# [Document]
^^^^

Video: Ryan Kinser on teacher evaluation.

Hey John,

Watch this until 3:15 first.

Yes, it’s Bill Gates, doing an interview with the Washington Post. Obviously, he has a lot to say, but he makes a few arguments that made me go “Hmmph” loudly. While I’ve voiced my displeasure with his position in education more often than not, I also want to work with the arguments he’s making. For the purposes of this specific arguments, I’ll just focus on his first comparison of student assessment and teacher assessment.

He is correct in stating that students get evaluated all the time, from the first time they enter a classroom all the way through college and beyond. Getting a degree demands having plenty of tests getting thrown at you, high-stakes or otherwise. These tests often determine if you achieve the next level or not, and whether we like them or not. That’s our current education system, so ramping up the amount of tests only perpetuates the status quo. I’m not in the camp that says, “Teachers shouldn’t get evaluated, but students should.” Professionals get evaluations all the time.

I just can’t help but wonder if we actually evaluate students the right way, and if the measure we currently have for student achievement helps determine success in life after college. One should argue that far too many factors come into play when looking on a case-by-case basis.

^^^^

# [Data entries]

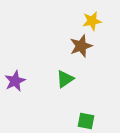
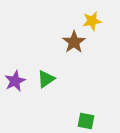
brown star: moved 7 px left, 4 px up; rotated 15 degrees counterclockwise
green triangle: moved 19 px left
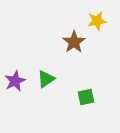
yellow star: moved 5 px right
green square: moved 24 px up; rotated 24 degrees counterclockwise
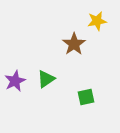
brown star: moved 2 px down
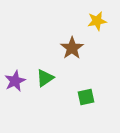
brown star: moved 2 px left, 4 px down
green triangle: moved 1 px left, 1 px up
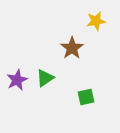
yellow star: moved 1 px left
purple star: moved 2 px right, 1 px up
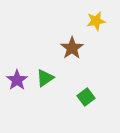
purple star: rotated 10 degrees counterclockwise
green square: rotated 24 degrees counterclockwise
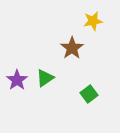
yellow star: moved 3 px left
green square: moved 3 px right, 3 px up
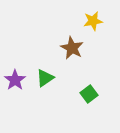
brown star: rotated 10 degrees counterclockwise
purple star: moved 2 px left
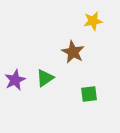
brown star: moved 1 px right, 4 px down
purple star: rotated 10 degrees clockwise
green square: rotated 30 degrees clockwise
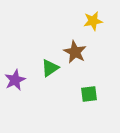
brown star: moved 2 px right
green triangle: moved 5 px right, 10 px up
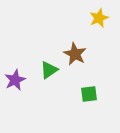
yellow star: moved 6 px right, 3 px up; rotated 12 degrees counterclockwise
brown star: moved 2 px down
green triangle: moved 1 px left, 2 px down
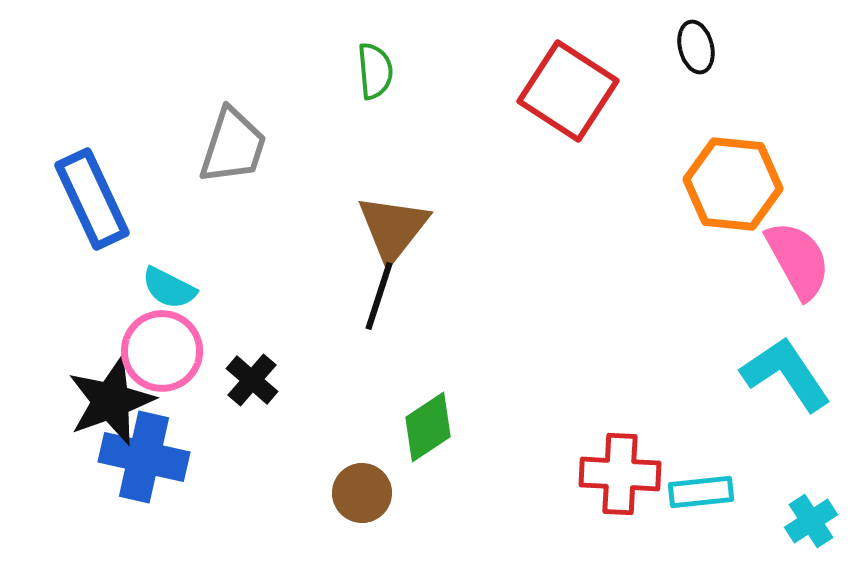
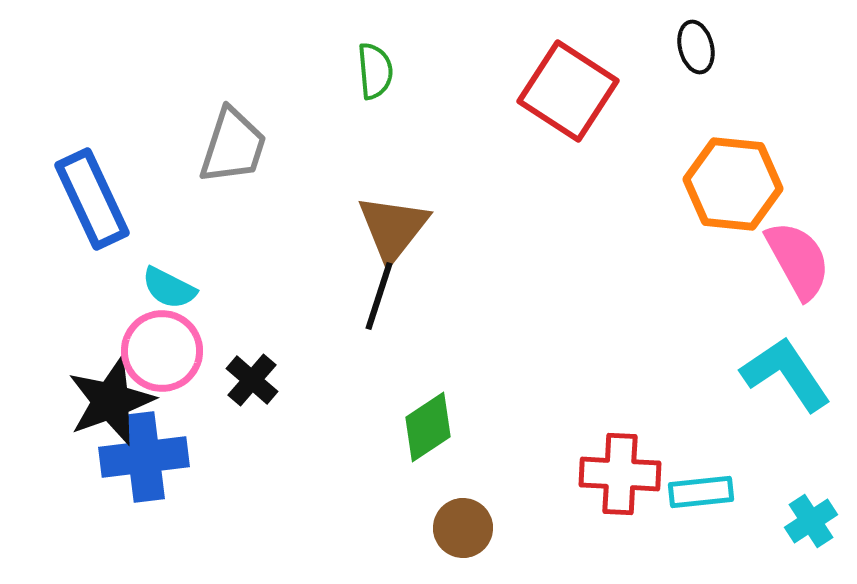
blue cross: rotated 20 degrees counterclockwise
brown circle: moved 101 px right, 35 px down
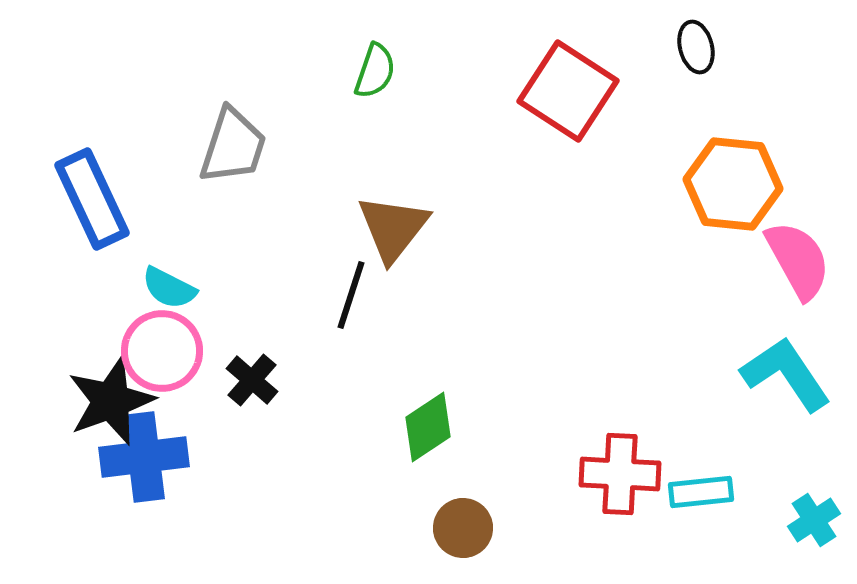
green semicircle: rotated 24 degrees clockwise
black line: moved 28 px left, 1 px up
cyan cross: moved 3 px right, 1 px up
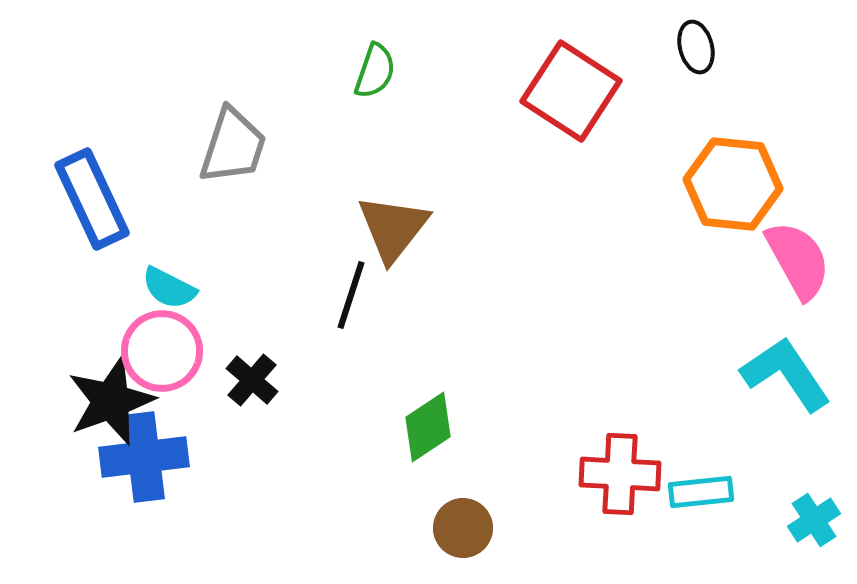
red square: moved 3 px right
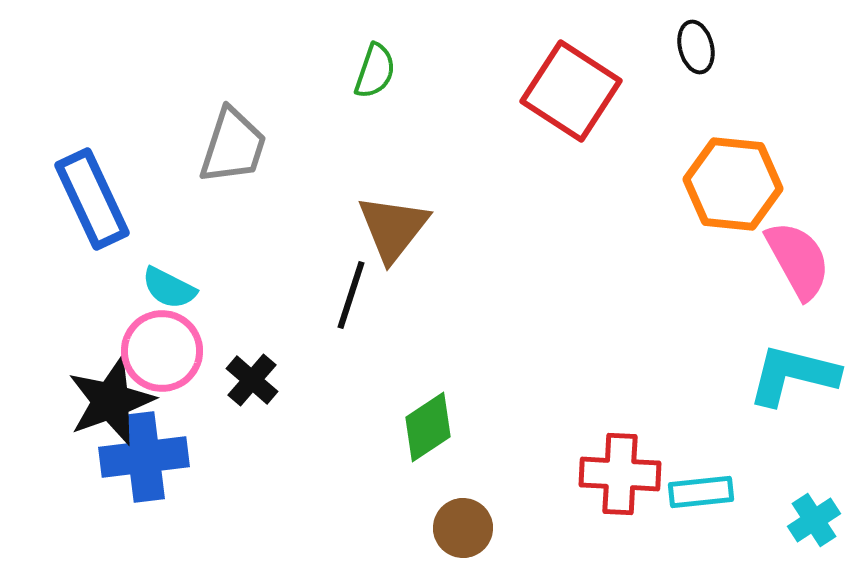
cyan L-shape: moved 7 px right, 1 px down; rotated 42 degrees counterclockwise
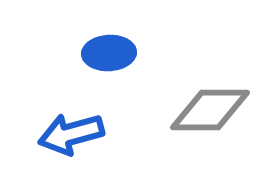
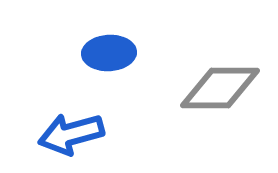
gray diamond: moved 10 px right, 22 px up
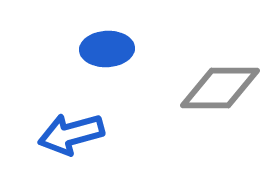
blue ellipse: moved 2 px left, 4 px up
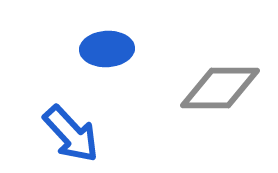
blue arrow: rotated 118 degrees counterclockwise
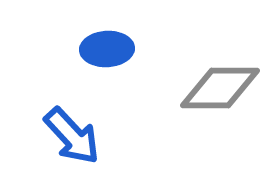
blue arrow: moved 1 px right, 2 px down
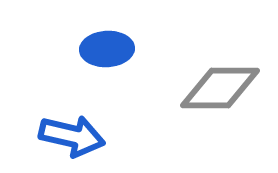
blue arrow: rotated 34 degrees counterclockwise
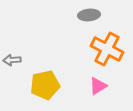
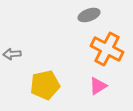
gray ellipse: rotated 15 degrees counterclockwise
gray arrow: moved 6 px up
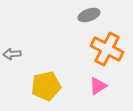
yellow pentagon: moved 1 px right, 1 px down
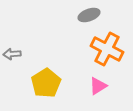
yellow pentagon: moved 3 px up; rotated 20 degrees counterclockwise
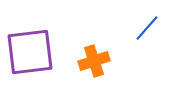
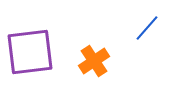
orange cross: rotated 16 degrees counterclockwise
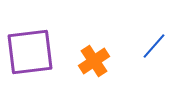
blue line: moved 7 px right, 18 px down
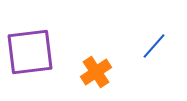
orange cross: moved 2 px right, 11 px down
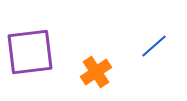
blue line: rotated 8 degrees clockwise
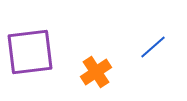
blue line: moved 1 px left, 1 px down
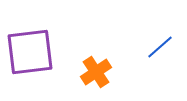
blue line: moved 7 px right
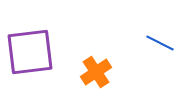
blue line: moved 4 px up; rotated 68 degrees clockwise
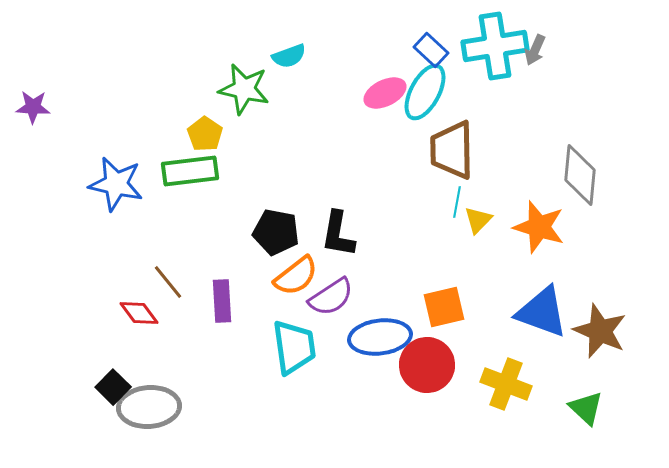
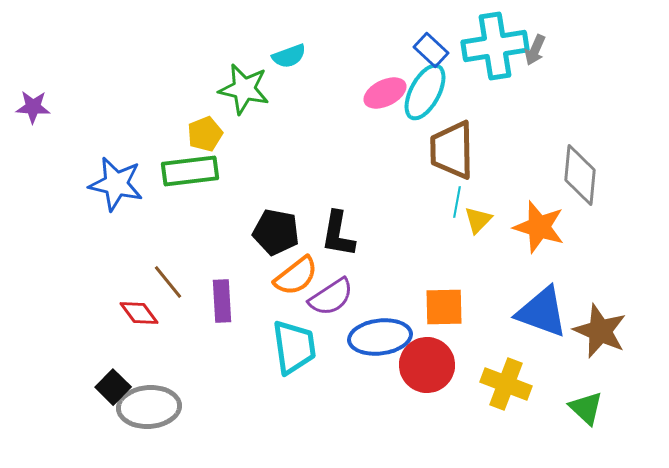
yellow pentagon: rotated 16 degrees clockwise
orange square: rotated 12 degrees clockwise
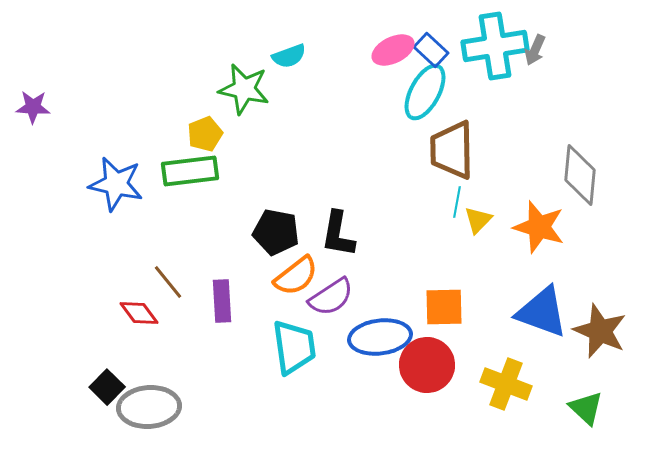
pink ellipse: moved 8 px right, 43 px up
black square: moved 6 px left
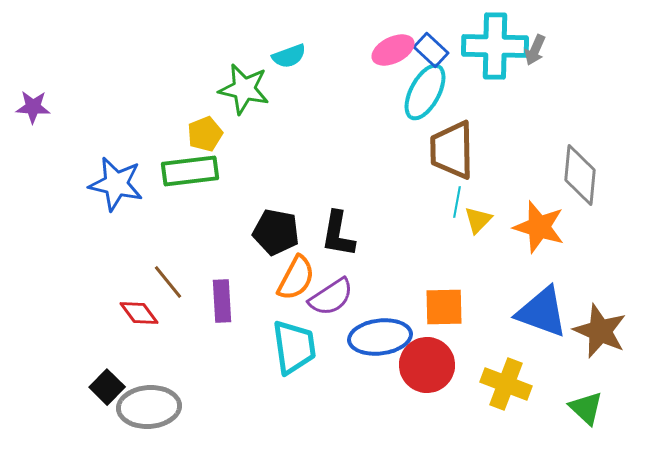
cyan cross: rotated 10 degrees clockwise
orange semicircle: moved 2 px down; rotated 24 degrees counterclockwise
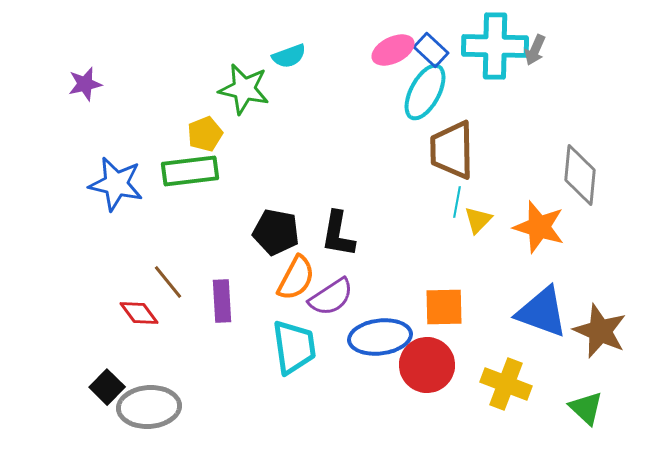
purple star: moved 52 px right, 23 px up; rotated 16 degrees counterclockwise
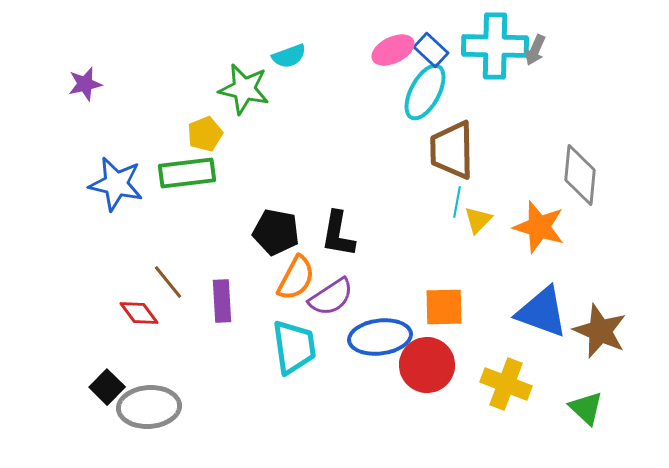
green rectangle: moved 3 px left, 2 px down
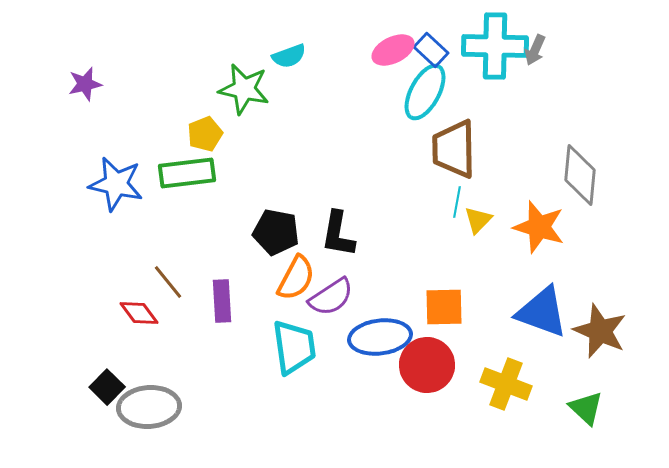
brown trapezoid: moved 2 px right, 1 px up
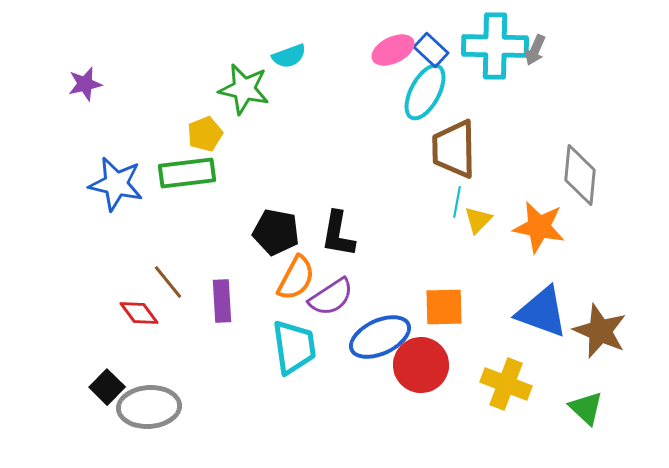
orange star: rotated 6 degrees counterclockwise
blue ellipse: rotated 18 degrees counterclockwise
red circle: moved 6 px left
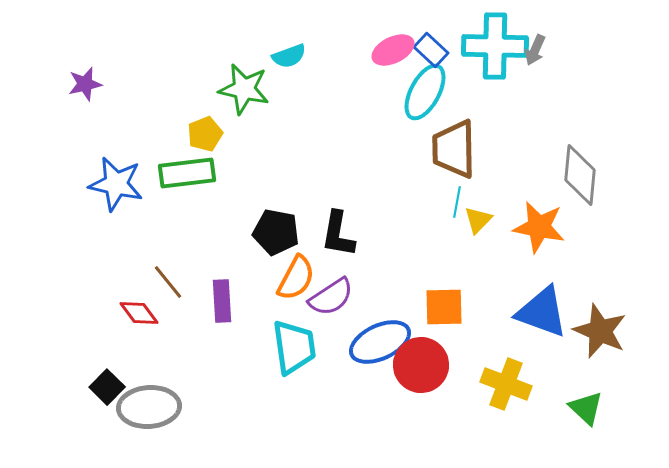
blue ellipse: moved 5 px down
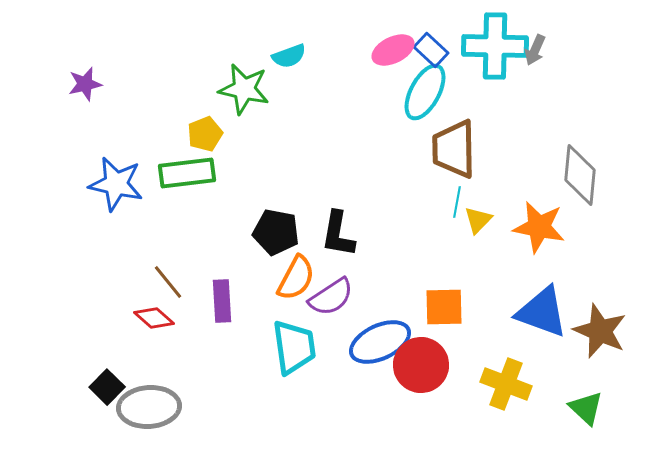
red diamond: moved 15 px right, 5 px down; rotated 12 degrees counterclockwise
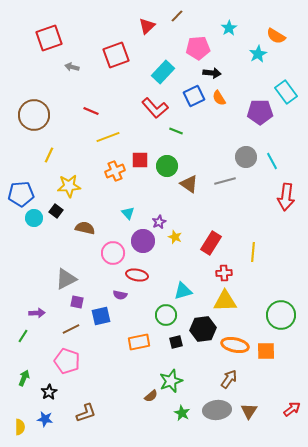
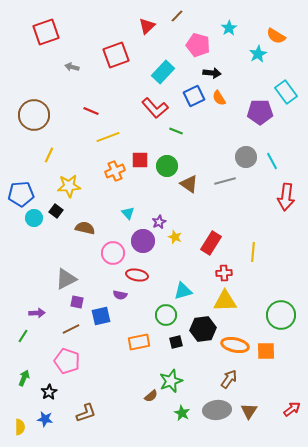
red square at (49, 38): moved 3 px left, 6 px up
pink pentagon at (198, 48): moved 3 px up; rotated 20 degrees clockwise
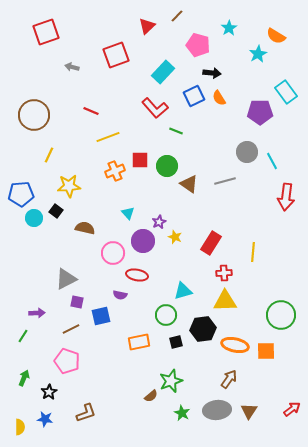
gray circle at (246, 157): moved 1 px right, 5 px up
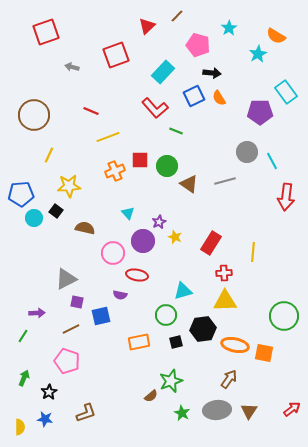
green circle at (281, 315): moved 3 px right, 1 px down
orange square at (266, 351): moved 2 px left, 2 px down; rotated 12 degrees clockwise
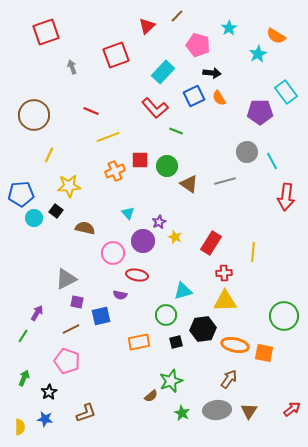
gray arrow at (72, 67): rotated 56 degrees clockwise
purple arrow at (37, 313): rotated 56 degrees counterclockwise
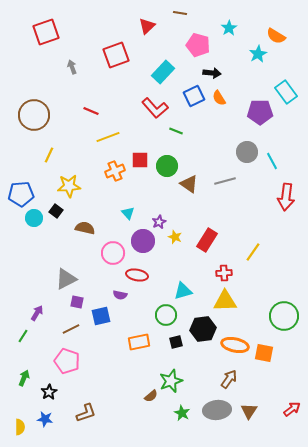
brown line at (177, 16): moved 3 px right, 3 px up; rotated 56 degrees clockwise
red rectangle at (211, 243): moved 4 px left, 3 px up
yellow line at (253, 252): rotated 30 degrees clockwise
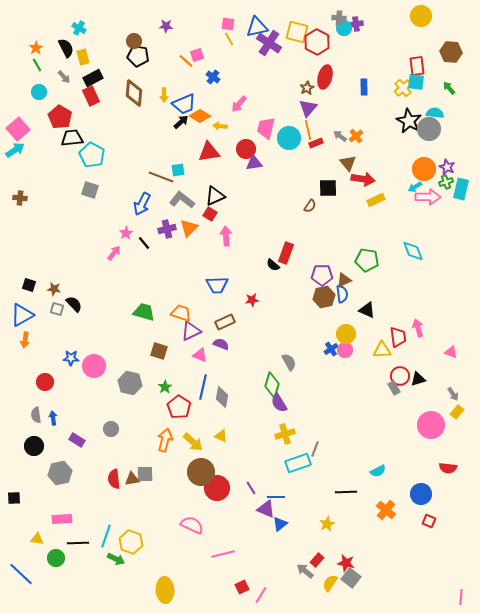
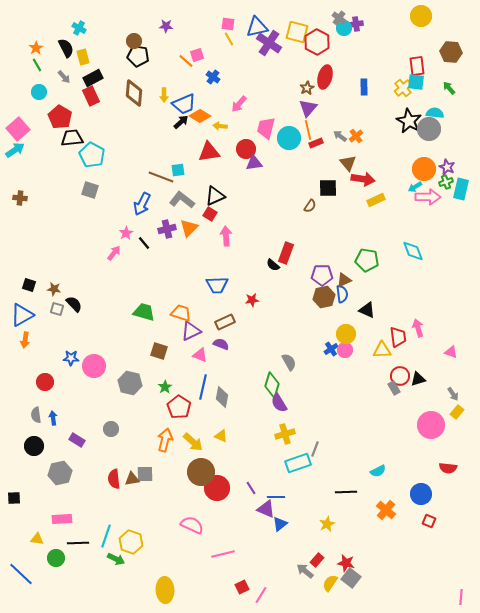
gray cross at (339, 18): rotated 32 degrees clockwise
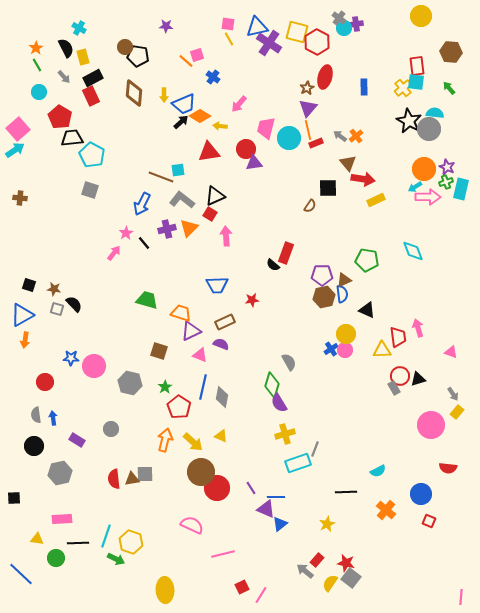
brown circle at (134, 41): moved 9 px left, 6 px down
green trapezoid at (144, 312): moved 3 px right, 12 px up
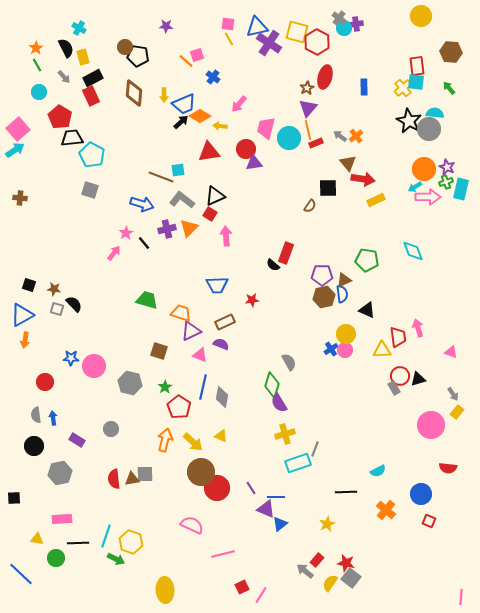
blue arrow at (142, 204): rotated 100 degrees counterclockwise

^^^^

# [Objective A]
In the post on teacher evaluation, which newspaper conducted the interview with Bill Gates?
# [Objective B]
Write the next part of the post on teacher evaluation, picking up after its final sentence.
The lines are separate material from the post on teacher evaluation.

# [Exercise result A]
The Washington Post.

# [Exercise result B]
Bill Gates is often called the exception that proves the rule: he couldn’t care less about graduating from college and he’s had a longstanding seat at making decisions about education from a wealth amassed from not getting any degrees.

Conversely, we’ve seen a growing trend of intellectually capable poor students not get into college and driven college students stay unemployed for longer periods of time due to a stingy and inward-looking job market. Our supposed meritocracy isn’t that fair.

Thus, if student assessment as it currently stands isn’t the only driver for student achievement, then how can teacher assessment modeled after his student argument be trusted as a viable measure for determining student achievement? It’s odd.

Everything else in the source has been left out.